Over the past couple of decades, there has been an expensively funded drive to tolerate drug use. Campaigners lauded the Netherlands with its relaxed attitude to cannabis sold in coffee shops, until this proved such a disaster in boosting the use of all drugs that the policy was ditched. Then they claimed Portugal’s drug liberalisation had caused drug use to tumble. This was untrue; the European Monitoring Centre for Drugs and Drug Addiction showed that drug use there had increased.
Every argument used by these campaigners is false. Legalisation would not decrease drug crime. Unless all drugs are free, a black market will always exist.
Given the rates of death, disease and destruction caused by alcohol and smoking, who could possibly believe that decriminalising drugs, thus massively increasing the number of users, would diminish the harm they do?
Nevertheless, liberalisation myths have captured the citadels of our culture. Although there is no scientific evidence for definitive benefit from medicinal cannabis, the US has now legalised this in 23 states and the District of Columbia, while four states have further legalised the recreational use of cannabis.
In one of those states, Colorado, an official study has found that 13.6 per cent of Colorado adults are now regular users of marijuana — almost double the rate of the entire country.
And while President Obama has claimed cannabis is less dangerous than alcohol, America’s National Institutes of Health is dedicating $3 million to fast-tracking the development of drugs to treat marijuana addiction, so great a problem has this become.

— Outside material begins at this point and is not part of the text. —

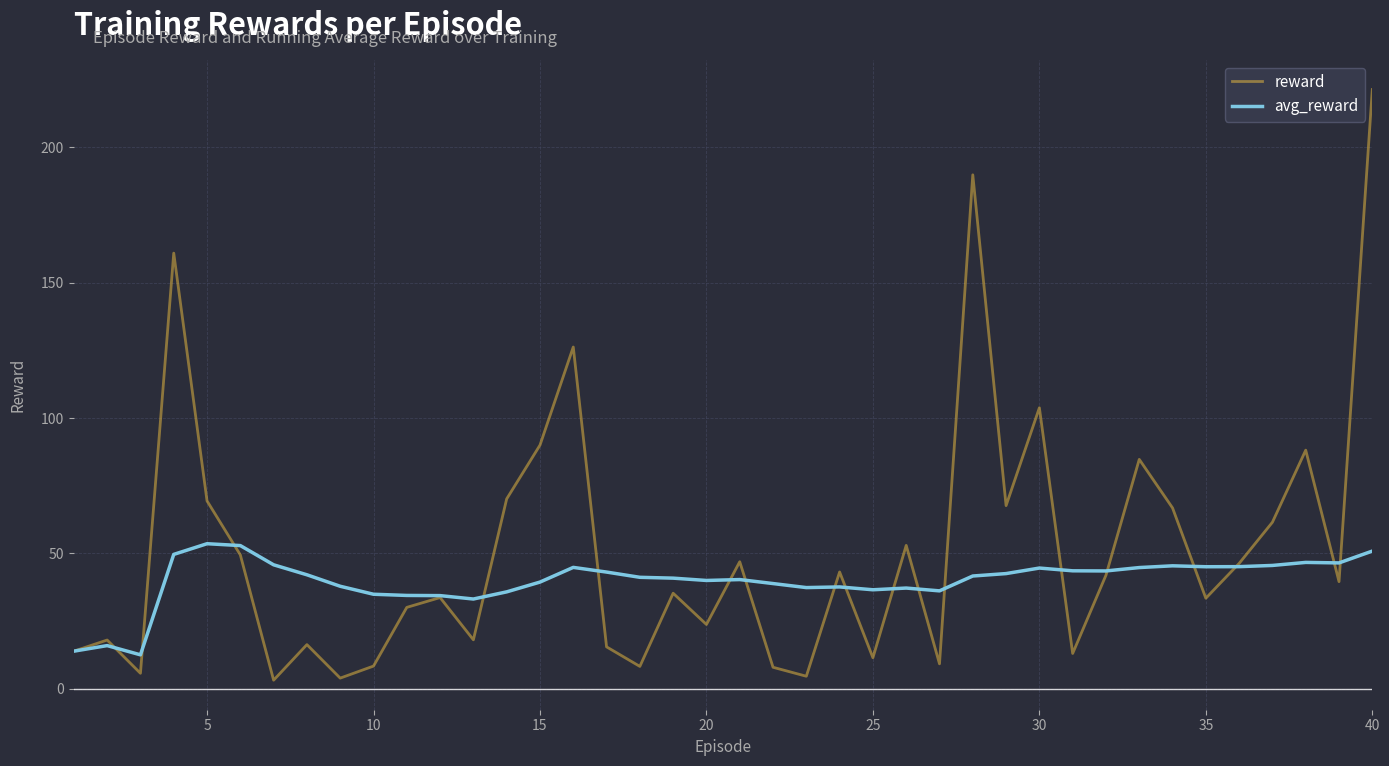

Which series has the largest total across all categories?

reward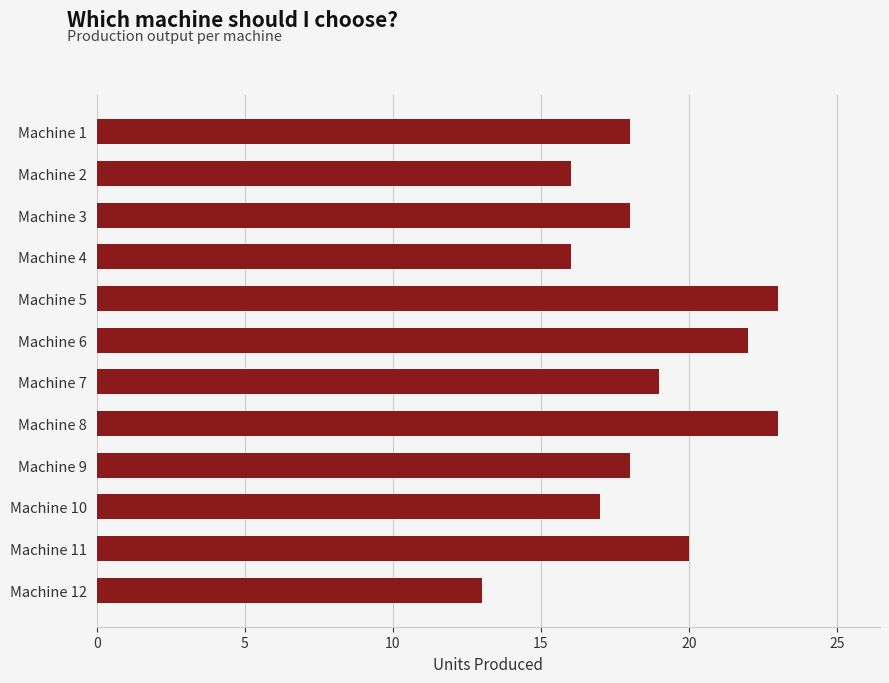

What is the difference between the maximum and minimum values?

10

In Britain, a dismaying number of police officers support liberalisation. Durham’s chief constable Mick Barton has called for decriminalisation of heroin and cocaine. The Commons home affairs select committee has for years been dominated by liberalisers. In the past few days, 125,000 people have signed a government e-petition calling for the legalisation of cannabis.
Ron Hogg invited pro-legalisation campaigners for a drug “symposium” in November. Among their number was one “Ziggy Mustafa Spliff”, who has been cautioned 36 times for possession of drugs and received a suspended prison sentence in 2009 after being convicted of dealing.
Mr Spliff is a poster-boy for the debacle that results from indifference to drug-taking. Yet Durham’s crime commissioner promotes him as a beacon of good sense for the future.
You do have to wonder just what substance our society has been taking.